Commercial Landmarks of Houston, No. 1 In a Series






There's a stern, Germanic finality to this message, as if a simple “Closed” was insufficient to convey the gravity of the development.

This unit in question used to be a Luby’s. The other side of the sign offers a cheerier message to northbound motorists on Buffalo Speedway, thanking customers for 40 wonderful years.

It wasn’t a lack of patronage that killed the place---every time we visited, the line always seemed to snake nearly out the front door (although we haven’t darkened that door in a good 12 to 15 years, having long ago shaken the twin delusions that cafeteria food is not only “good” and “filling” but “economical”).
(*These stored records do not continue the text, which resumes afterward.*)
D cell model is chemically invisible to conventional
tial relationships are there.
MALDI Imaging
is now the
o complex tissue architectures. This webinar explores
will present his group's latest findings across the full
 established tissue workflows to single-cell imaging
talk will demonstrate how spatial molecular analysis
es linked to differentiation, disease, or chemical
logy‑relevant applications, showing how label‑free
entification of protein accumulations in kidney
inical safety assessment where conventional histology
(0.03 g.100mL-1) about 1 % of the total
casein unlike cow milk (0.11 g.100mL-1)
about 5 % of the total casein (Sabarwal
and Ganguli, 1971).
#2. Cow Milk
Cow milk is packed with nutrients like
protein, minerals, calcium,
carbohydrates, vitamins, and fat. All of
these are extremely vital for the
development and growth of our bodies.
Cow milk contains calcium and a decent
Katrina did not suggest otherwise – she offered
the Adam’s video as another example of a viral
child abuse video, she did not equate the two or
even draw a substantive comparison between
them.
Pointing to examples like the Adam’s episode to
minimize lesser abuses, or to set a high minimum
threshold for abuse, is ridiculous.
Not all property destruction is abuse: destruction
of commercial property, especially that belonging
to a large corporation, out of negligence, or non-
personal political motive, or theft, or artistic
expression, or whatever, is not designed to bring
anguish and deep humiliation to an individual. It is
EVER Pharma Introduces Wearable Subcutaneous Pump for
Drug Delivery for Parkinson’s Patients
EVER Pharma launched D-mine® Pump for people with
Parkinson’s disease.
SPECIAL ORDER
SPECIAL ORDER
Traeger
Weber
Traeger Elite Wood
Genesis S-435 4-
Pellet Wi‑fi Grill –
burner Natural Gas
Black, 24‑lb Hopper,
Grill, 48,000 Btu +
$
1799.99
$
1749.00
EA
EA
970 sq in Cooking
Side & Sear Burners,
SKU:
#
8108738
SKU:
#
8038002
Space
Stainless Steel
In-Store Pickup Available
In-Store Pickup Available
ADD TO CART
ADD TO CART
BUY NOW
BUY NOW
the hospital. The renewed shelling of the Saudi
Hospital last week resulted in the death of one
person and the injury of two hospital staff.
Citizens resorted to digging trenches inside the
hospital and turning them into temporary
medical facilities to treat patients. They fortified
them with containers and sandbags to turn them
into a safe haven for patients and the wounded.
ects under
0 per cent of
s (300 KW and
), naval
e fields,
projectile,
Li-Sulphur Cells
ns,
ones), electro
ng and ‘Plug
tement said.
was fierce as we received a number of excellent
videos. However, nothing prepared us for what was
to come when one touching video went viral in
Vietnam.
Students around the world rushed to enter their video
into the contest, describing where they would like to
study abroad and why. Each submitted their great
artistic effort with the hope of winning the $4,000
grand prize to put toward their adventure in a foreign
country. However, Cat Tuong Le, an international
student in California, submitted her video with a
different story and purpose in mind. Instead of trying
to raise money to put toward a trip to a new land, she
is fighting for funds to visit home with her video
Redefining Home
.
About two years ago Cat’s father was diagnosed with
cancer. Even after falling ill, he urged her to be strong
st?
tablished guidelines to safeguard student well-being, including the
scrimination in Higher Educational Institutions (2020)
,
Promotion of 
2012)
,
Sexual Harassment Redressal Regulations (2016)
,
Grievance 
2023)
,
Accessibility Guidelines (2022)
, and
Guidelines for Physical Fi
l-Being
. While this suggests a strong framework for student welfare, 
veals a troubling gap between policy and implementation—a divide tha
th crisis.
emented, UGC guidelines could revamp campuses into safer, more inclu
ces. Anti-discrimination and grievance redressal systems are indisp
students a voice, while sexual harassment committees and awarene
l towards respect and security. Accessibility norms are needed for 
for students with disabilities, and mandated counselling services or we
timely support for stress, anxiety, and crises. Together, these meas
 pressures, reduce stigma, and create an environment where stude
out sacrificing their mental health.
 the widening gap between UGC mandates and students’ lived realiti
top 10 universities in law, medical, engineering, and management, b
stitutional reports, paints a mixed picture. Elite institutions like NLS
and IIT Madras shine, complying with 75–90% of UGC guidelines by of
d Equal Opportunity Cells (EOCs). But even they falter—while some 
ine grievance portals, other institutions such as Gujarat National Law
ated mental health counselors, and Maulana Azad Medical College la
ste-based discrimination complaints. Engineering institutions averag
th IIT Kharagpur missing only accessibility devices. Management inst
The property on which the building sits, at the edge of West University Place, was too valuable to be wasted on a giant parking lot for the segment of the over-65 demo that craves liver and onions and that watery, breaded fish stuff that was sold as “Cod.”

New money’s on the way, but before it washes away this vestige of a simpler time, let us recall that it was here in this parking lot, during that heady Clutch City championship season, that Rocket Vernon Maxwell was arrested after “waving” a pistol at another motorist who had honked his horn at the Rockets guard’s purple Porsche.

We always had a soft spot for Mad Max. When Ron Artest was but a toddler, Maxwell already had set the standard for player-fan relations by charging 10 rows into the stands to swing at a heckler. Last we heard, Maxwell was doing time.

After being fined for the gun-waving incident, Maxwell said something to the effect that he would no longer carry a handgun in his car because doing so was illegal (for him, at the time).

He noted, however, that he could carry a shotgun---as long as he didn’t conceal it.